▶ **Goal of the exercise**
Restate the whole of the data verbatim, omitting nothing.
══ Records for the task
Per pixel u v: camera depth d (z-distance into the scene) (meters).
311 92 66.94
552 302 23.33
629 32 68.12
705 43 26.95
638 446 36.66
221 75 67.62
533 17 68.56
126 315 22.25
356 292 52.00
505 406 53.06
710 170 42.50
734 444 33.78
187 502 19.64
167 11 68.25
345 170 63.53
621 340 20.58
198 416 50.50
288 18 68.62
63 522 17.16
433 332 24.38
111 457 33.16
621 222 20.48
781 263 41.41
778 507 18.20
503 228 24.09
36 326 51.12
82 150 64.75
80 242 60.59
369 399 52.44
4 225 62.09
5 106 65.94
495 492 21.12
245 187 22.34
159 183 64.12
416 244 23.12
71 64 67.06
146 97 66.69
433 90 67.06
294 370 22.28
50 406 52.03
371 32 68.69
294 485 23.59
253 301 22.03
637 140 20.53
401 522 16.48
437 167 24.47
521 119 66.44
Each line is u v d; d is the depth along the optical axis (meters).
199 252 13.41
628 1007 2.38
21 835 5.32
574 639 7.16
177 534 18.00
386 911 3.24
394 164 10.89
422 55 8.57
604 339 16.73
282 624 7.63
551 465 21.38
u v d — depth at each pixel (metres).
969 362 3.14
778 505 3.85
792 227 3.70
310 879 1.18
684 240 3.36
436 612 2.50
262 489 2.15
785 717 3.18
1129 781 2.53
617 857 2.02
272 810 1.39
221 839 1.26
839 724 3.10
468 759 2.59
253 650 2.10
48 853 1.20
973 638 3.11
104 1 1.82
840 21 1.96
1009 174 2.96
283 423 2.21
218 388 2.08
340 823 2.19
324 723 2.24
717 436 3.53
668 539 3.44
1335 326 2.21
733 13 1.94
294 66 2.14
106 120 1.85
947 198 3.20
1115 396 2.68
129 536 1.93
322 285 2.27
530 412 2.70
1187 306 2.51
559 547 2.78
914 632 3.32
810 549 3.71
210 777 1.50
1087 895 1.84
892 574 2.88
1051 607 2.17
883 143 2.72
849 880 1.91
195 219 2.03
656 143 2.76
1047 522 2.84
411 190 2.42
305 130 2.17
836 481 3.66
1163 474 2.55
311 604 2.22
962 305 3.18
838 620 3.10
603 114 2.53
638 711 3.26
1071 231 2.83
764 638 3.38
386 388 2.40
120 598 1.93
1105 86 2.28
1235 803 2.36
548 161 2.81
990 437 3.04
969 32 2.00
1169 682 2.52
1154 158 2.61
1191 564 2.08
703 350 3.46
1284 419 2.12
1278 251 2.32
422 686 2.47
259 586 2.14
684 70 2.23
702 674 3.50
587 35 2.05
════
▶ **Written response**
Per pixel u v: camera depth d (z-distance into the scene) (meters).
311 92 66.94
552 302 23.33
629 32 68.12
705 43 26.95
638 446 36.66
221 75 67.62
533 17 68.56
126 315 22.25
356 292 52.00
505 406 53.06
710 170 42.50
734 444 33.78
187 502 19.64
167 11 68.25
345 170 63.53
621 340 20.58
198 416 50.50
288 18 68.62
63 522 17.16
433 332 24.38
111 457 33.16
621 222 20.48
781 263 41.41
778 507 18.20
503 228 24.09
36 326 51.12
82 150 64.75
80 242 60.59
369 399 52.44
4 225 62.09
5 106 65.94
495 492 21.12
245 187 22.34
159 183 64.12
416 244 23.12
71 64 67.06
146 97 66.69
433 90 67.06
294 370 22.28
50 406 52.03
371 32 68.69
294 485 23.59
253 301 22.03
637 140 20.53
401 522 16.48
437 167 24.47
521 119 66.44
Each line is u v d; d is the depth along the optical axis (meters).
199 252 13.41
628 1007 2.38
21 835 5.32
574 639 7.16
177 534 18.00
386 911 3.24
394 164 10.89
422 55 8.57
604 339 16.73
282 624 7.63
551 465 21.38
u v d — depth at each pixel (metres).
969 362 3.14
778 505 3.85
792 227 3.70
310 879 1.18
684 240 3.36
436 612 2.50
262 489 2.15
785 717 3.18
1129 781 2.53
617 857 2.02
272 810 1.39
221 839 1.26
839 724 3.10
468 759 2.59
253 650 2.10
48 853 1.20
973 638 3.11
104 1 1.82
840 21 1.96
1009 174 2.96
283 423 2.21
218 388 2.08
340 823 2.19
324 723 2.24
717 436 3.53
668 539 3.44
1335 326 2.21
733 13 1.94
294 66 2.14
106 120 1.85
947 198 3.20
1115 396 2.68
129 536 1.93
322 285 2.27
530 412 2.70
1187 306 2.51
559 547 2.78
914 632 3.32
810 549 3.71
210 777 1.50
1087 895 1.84
892 574 2.88
1051 607 2.17
883 143 2.72
849 880 1.91
195 219 2.03
656 143 2.76
1047 522 2.84
411 190 2.42
305 130 2.17
836 481 3.66
1163 474 2.55
311 604 2.22
962 305 3.18
838 620 3.10
603 114 2.53
638 711 3.26
1071 231 2.83
764 638 3.38
386 388 2.40
120 598 1.93
1105 86 2.28
1235 803 2.36
548 161 2.81
990 437 3.04
969 32 2.00
1169 682 2.52
1154 158 2.61
1191 564 2.08
703 350 3.46
1284 419 2.12
1278 251 2.32
422 686 2.47
259 586 2.14
684 70 2.23
702 674 3.50
587 35 2.05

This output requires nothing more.